■ **What you need to do**:
Reproduce the passage from the forum excerpt on federal judges and patent law word for word, starting with "More generally, people" and going on through "of the economy.".

■ **Text segment**:
More generally, people don't become federal judges because they want a payout.
A court of appeals judge makes about $185,000, or about what a third-year law
firm associate makes before bonus. And unlike many other civil service jobs, a
judgeship is a capstone to a career so it's not like judges use the judgeship
as a stepping-stone to a lucrative private-sector position. They are by and
large people who genuinely care about overseeing a justice system that
facilitates the orderly activity of the economy.

------
ChuckMcM
Clearly a bit biased but the argument that patent law should rise up through
the circuits like any other branch of law is a good one. That is something
actionable you could ask your representative to 'fix' (note to would be
lobbiests, the best results are when you whine for something achievable, this
wins on that basis it "makes sense" (which should patent law be special now)
and its within their purview.

■ **Given records**:
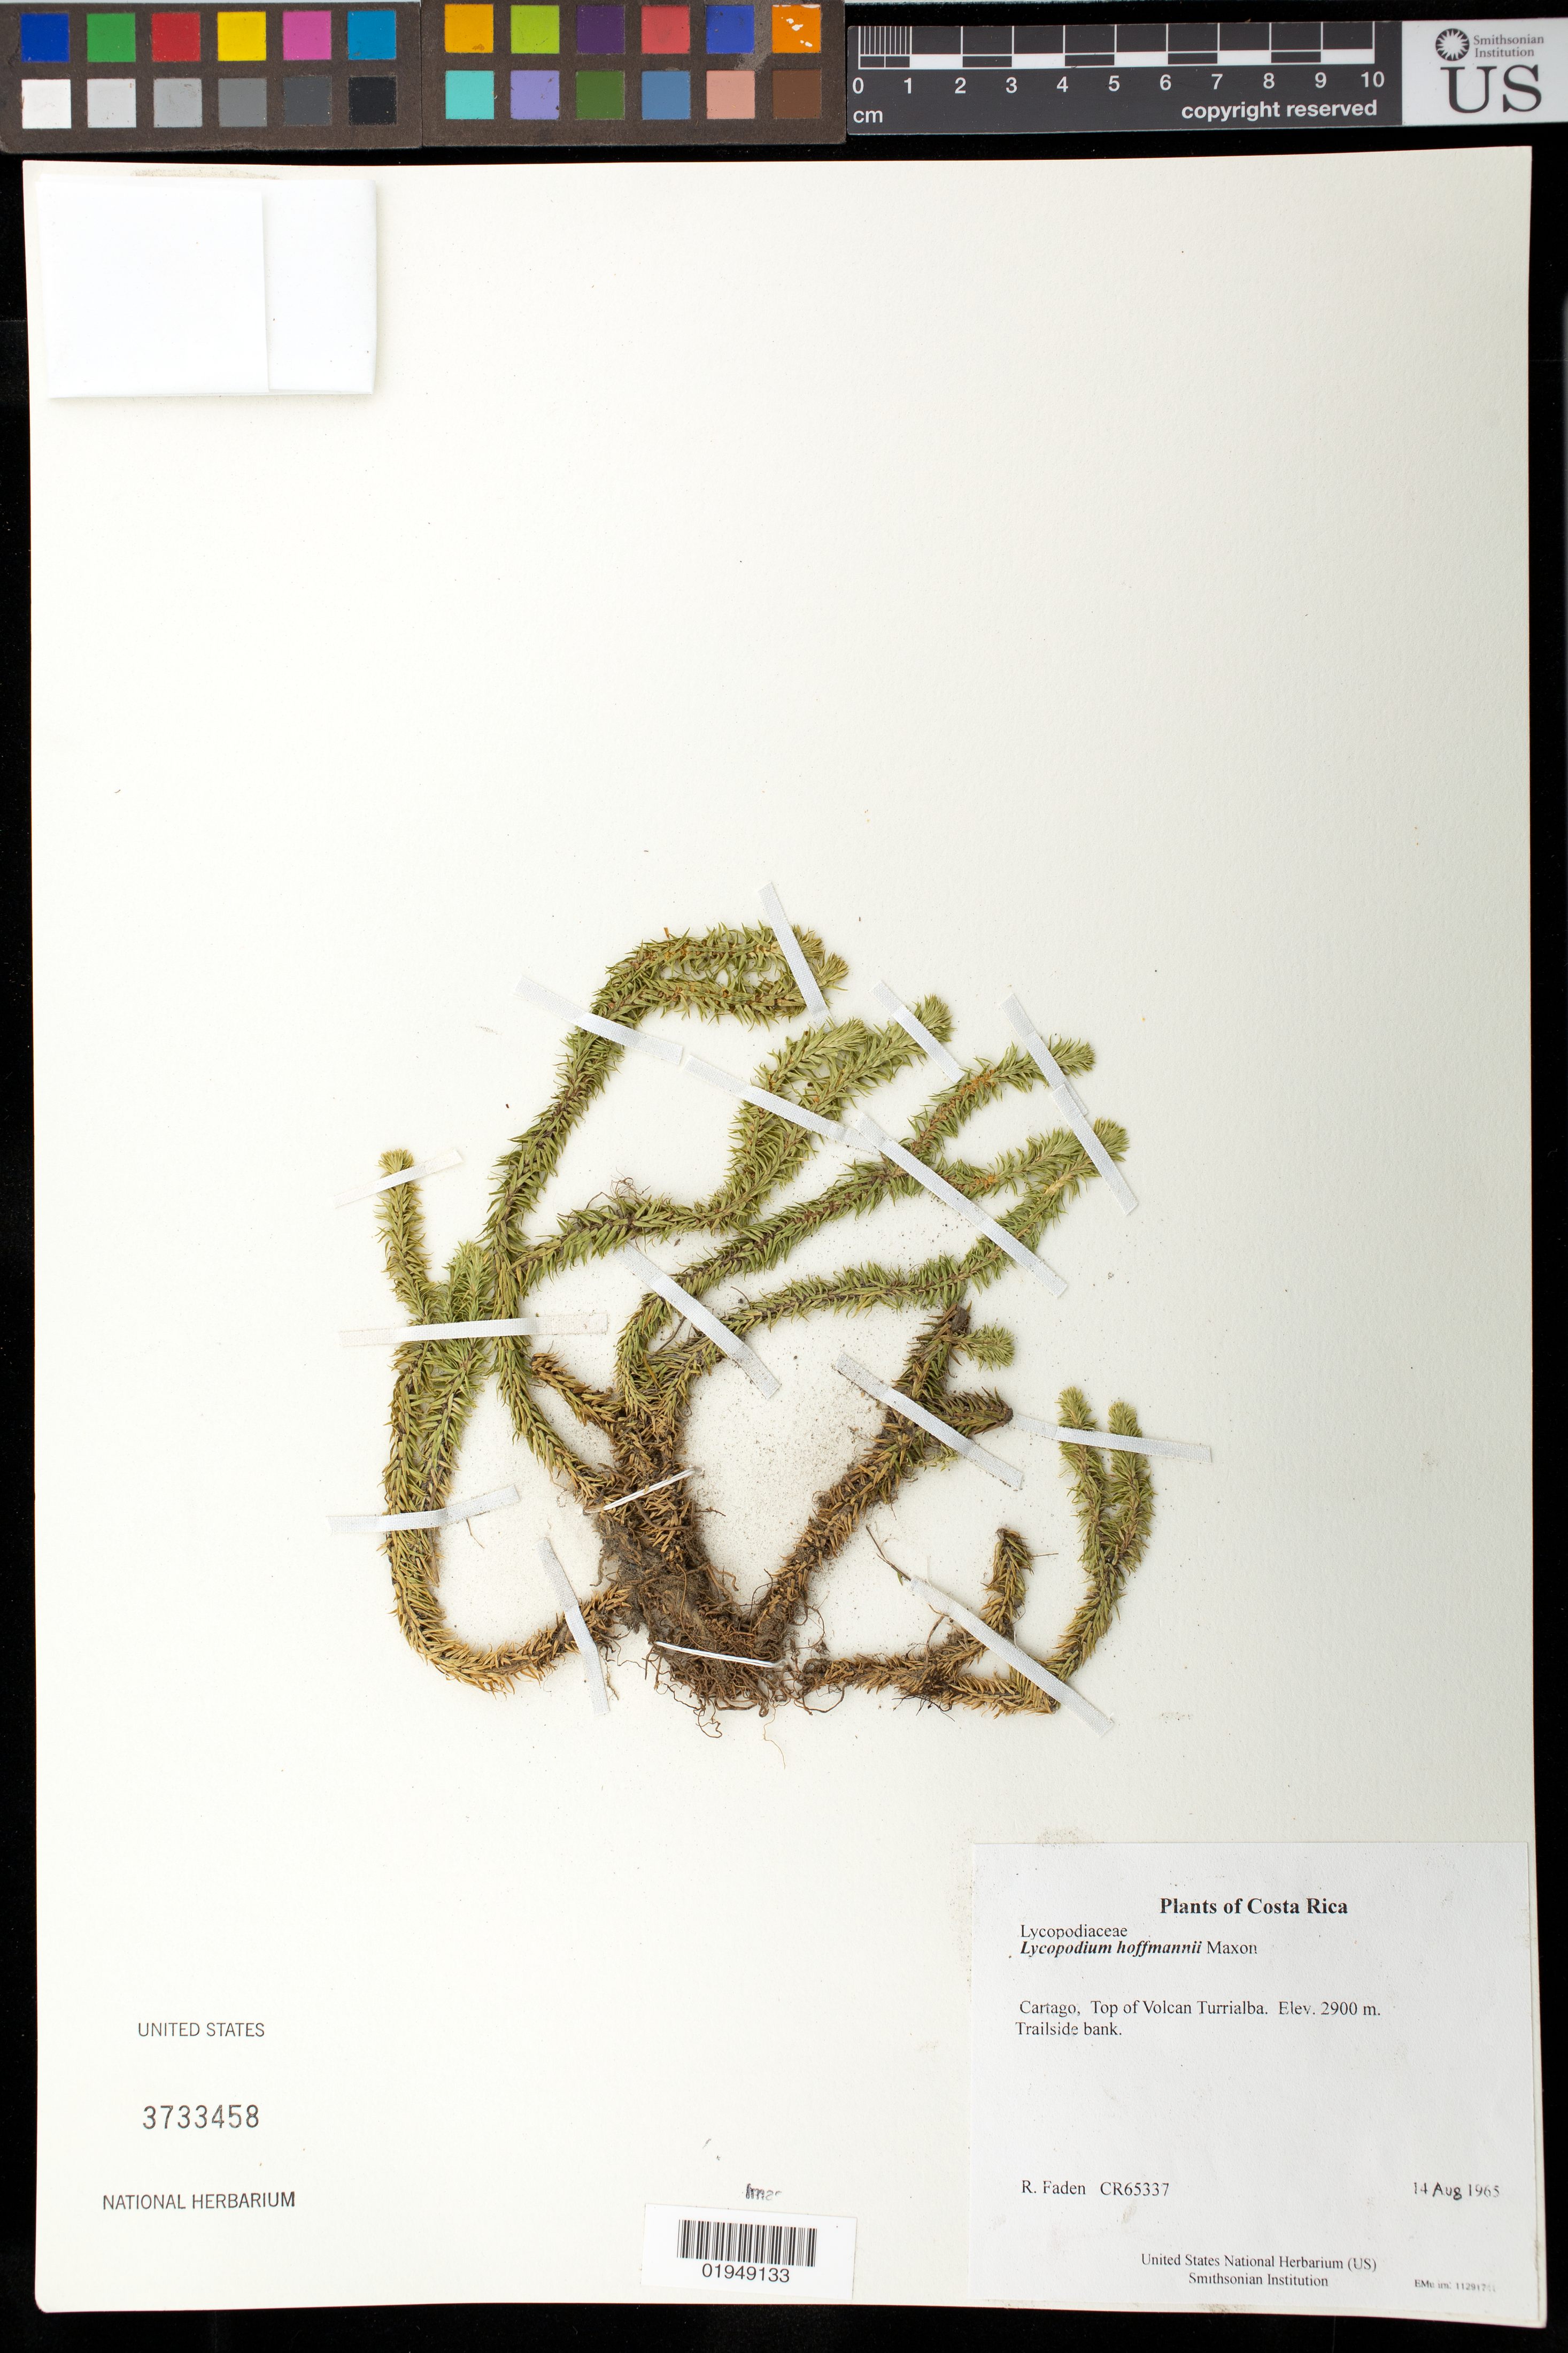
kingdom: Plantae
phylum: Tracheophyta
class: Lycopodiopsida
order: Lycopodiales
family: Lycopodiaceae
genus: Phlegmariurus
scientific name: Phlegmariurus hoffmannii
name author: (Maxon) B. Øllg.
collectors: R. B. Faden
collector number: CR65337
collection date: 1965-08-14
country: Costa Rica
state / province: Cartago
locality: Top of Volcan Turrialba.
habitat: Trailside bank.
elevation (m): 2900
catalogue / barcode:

■ **Solution to this exercise**:
More generally, people don't become federal judges because they want a payout.
A court of appeals judge makes about $185,000, or about what a third-year law
firm associate makes before bonus. And unlike many other civil service jobs, a
judgeship is a capstone to a career so it's not like judges use the judgeship
as a stepping-stone to a lucrative private-sector position. They are by and
large people who genuinely care about overseeing a justice system that
facilitates the orderly activity of the economy.